Ели кашку (головки клевера), гусиные лапки (сочные побеги какого-то растения), молодые дудки лесного борщевика, листья щавеля и заячьей кислицы. Хорошо было лакомиться спелыми ягодами брусники, черники, земляники, чёрной и красной смородины, жимолости, малины, черёмухи, рябины. Это пропитание детвора добывала сама в близлежащих от деревни местах.

По весне, когда начиналось сокодвижение в деревьях, лакомством для нас был сосновый луб. Если снять кусок зеленой коры, под ней обнаруживается почти прозрачный слой луба. Аккуратно ножичком, не затрагивая древесины, можно снять ленту луба толщиной до полмиллиметра. Сочная, чуть сладковатая лента со стекающим соком, отдающая лёгким вкусом сосновой смолы, считалась для детей лакомством.

Летом, когда появлялись молодые перья лука, основной едой становилась похлебка из толчёного лука. Ели лук часто с варёной картошкой, иногда со свежеиспечённым хлебом. Толчёный лук был частым блюдом на столе, когда не было другой еды. Конечно, такое однообразие сильно надоедало.

Однажды родителям выдали жмых. Назначение его было, вроде бы для корма скоту. Однако плитки подсолнечного и льняного жмыха с удовольствием поедали дети и взрослые, посасывая их как конфетки.

Ближе к осени питаться было легче: появлялись на огороде молодые морковь, репа, редька, турнепс, брюква, картошка, капуста.

Надо отдать должное деревенской изобретательности в приготовлении пищи. Из выращенной на огороде брюквы или репы в русской печи готовили пареницу. В протопленной печи упаренная в воде брюква превращалась в сладкую похлёбку. Особенно нравился сладкий бульон. Из брюквы и репы готовили вяленицу. Нарезанная ломтиками мяготь укладывалась на пр;тивень с соломенной подстилкой и помещалась в печь. Завяленные до сухого состояния ломтики корнеплода, превращались в сладковатые вяленицы. Зимой из них можно было готовить квас, или просто пожевать вместо конфеты.

Готовили дежень. В подсоленую воду насыпали толокно и помешивали ложкой до тех пор, пока всё содержимое не превратится в отдельные комочки. Если сверху полить простоквашей или толчёной малиной – еда получалась отменной.

В моде были картофельные пироги. Их называли картовные тетери. Картофельное пюре, сдобренное молоком и яйцом, раскладывалось на тонко раскатанный сочень с загнутыми краями. Тетери укладывали деревянной лопатой на горячий под протопленой печи.

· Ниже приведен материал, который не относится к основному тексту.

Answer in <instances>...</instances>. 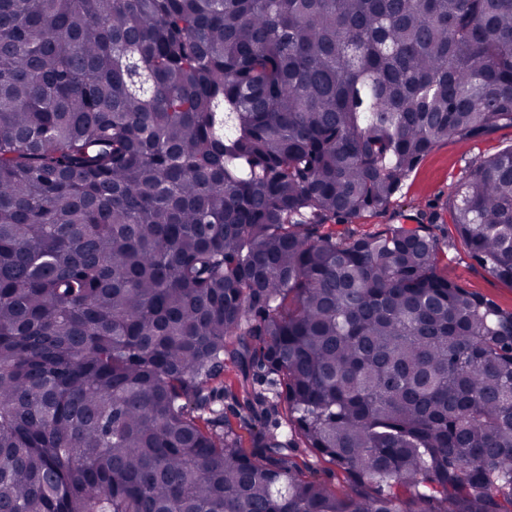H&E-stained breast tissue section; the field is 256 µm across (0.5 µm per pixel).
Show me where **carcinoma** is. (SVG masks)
<instances>
[{
	"label": "carcinoma",
	"mask_w": 512,
	"mask_h": 512,
	"mask_svg": "<svg viewBox=\"0 0 512 512\" xmlns=\"http://www.w3.org/2000/svg\"><path fill=\"white\" fill-rule=\"evenodd\" d=\"M501 126L512 0H0V512H512V312L352 229ZM446 210L512 285V147ZM224 388L227 390L226 398L224 399V414L230 420L236 432L242 436L243 445L245 448L252 451L258 448H250V429L251 425L248 421H244L243 417L246 416L245 409L242 408L243 396L238 386V378L236 372L232 369H224ZM233 395L238 397L240 403H237ZM294 442L293 455L305 472L314 471L316 477L331 490L337 491L350 482L346 474L330 463L327 458L319 455L312 448H308L305 441L299 436L295 437Z\"/></svg>",
	"instance_id": "cac0c4a2"
}]
</instances>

Испечёные пироги смазывались топлёным коровьим маслом и посыпались толокном. Для детей это был праздник, сравнимый с угощением блинами.

Квашеная капуста, постные щи, гороховый кисель, овсяный кисель, ячневая каша – всё это входило в рацион питания семьи.

Обычно на  трудодни колхозникам выдавали зерно ржи, овса или гороха, а ячмень сеяли на своём огороде.  Зерно сушили и размалывали на муку. Для размола небольшого количества муки или крупы у некоторых хозяев были ручные мельницы. По количеству натуроплата была не всегда достаточна для пропитания семьи, а уж в многодетных семьях  с пропитанием были большие проблемы.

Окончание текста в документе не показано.